We don’t want anyone to miss out on the festival experience, so we have come up with some top tips on staying safe all while enjoying yourself.
Before you go
• It is likely that your bag will be searched before you enter the site. Keep an up to date Allergy Action Plan with your adrenaline auto-injector to explain why you need them with you at all times.
• Make sure the people you are going with know about your allergy, where to find your medication and how to use your adrenaline auto-injector. Ask someone you trust to be your emergency contact.
• Take ‘safe food’ with you as a back-up that you know is free of your allergen(s).
• Do not leave adrenaline auto-injectors in hot places or direct sunlight. Bags are available to help keep them at the correct temperature.
When you arrive
• When you arrive scope out the site map and locate the nearest medical tent. It may also be worth having a wander over to introduce yourself to the medical staff and let them know about your allergy(ies).
• Never hand your adrenaline auto-injectors over to a member of staff when you enter the venue – these must be kept on you at all times. We recommend that you always carry two adrenaline auto-injectors with you and do not leave them in your tent.
During the festival
• Make sure you have a mobile phone with you at all times, in case of an emergency. It may be worth investing in a portable battery pack to ensure that your phone stays charged.
• Remember festivals can be very busy places so getting lost or separated from your friends could happen. It would be worth wearing a medical alert bracelet or jewellery. This has important medical information, such as your allergies, engraved onto the jewellery.

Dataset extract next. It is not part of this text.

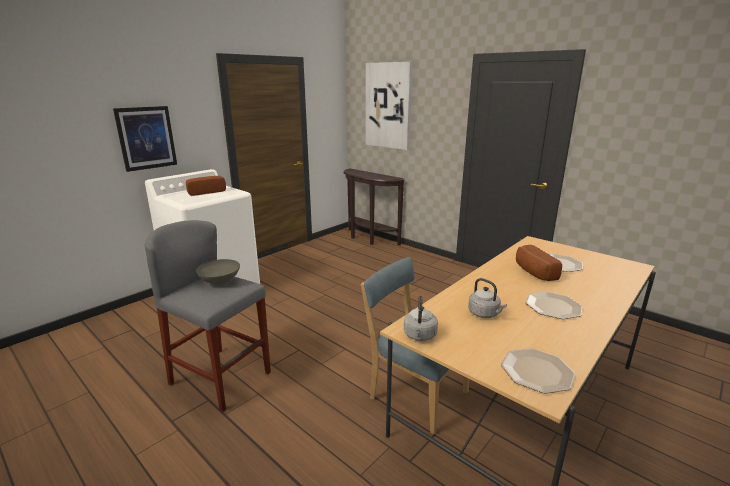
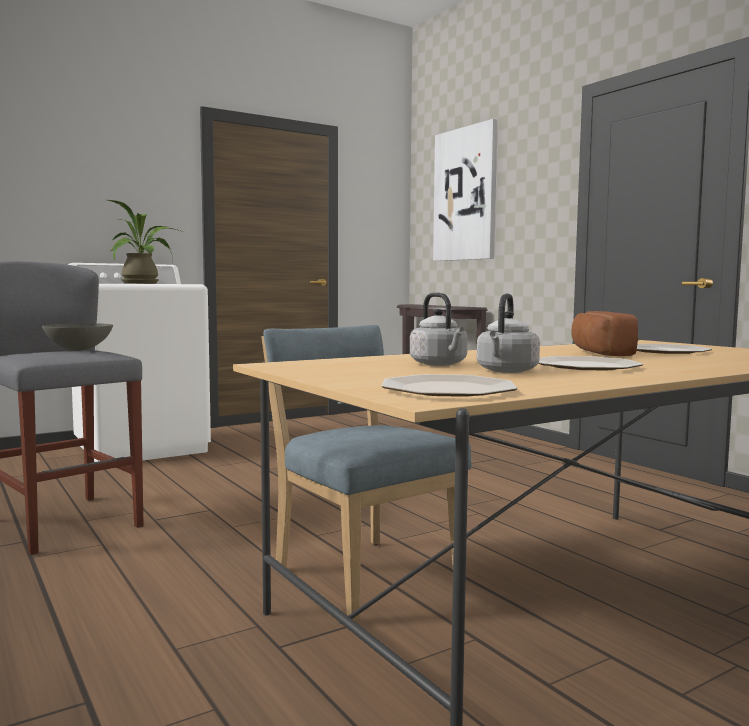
camera: 15 degrees right, 15 degrees down
picture [113,106,177,172] -> none
bread [186,176,226,196] -> potted plant [108,200,183,284]
grey kettle [404,295,438,341] -> grey kettle moved to [477,293,540,373]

• Eating at festivals can be tricky but remember all food outlets are required by law to provide information on the 14 major allergens. Remember to ask food businesses about allergens when eating out! If you do not feel confident that they can cater for you, do not take the risk.
• If you are consuming alcohol try to do so in moderation to avoid an allergic reaction being mistaken for the consumption of alcohol. Remember that drinking alcohol may put you at an increased risk of a serious reaction.

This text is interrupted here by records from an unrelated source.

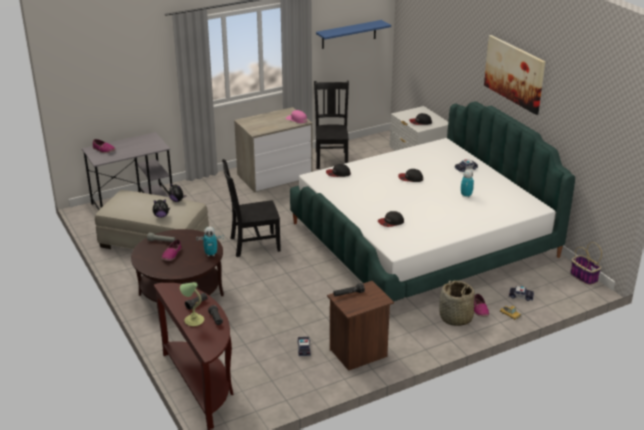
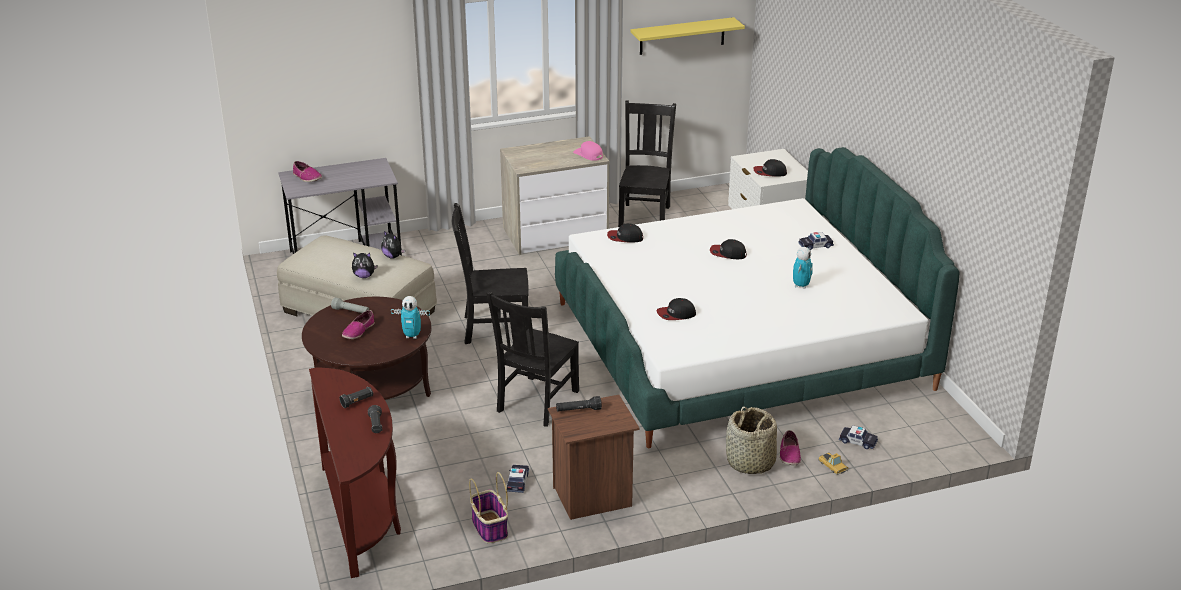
camera: 10 degrees right, 0 degrees up
table lamp [180,282,204,326] -> none
blue shelf [316,20,391,49] -> yellow shelf [631,17,745,55]
picture [484,35,545,115] -> none
basket [570,242,602,285] -> basket moved to [469,472,508,543]
none -> black chair [486,292,579,427]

• If you have an allergy to insect venom avoid walking around in bare feet or sandals when outdoors and avoid using strong perfumes during the summer. Many other products, such as hairsprays, hair tonics and other cosmetics, also contain strong perfumes. These attract stinging insects. Take a look at our #BeeAllergyAware campaign and download our free mini-guide.
• In the case of an emergency try to stay calm, don’t go off by yourself, inform someone about your reaction and ask them to find a member of staff. Use your adrenaline auto-injectors without delay if you believe your reaction could be anaphylaxis.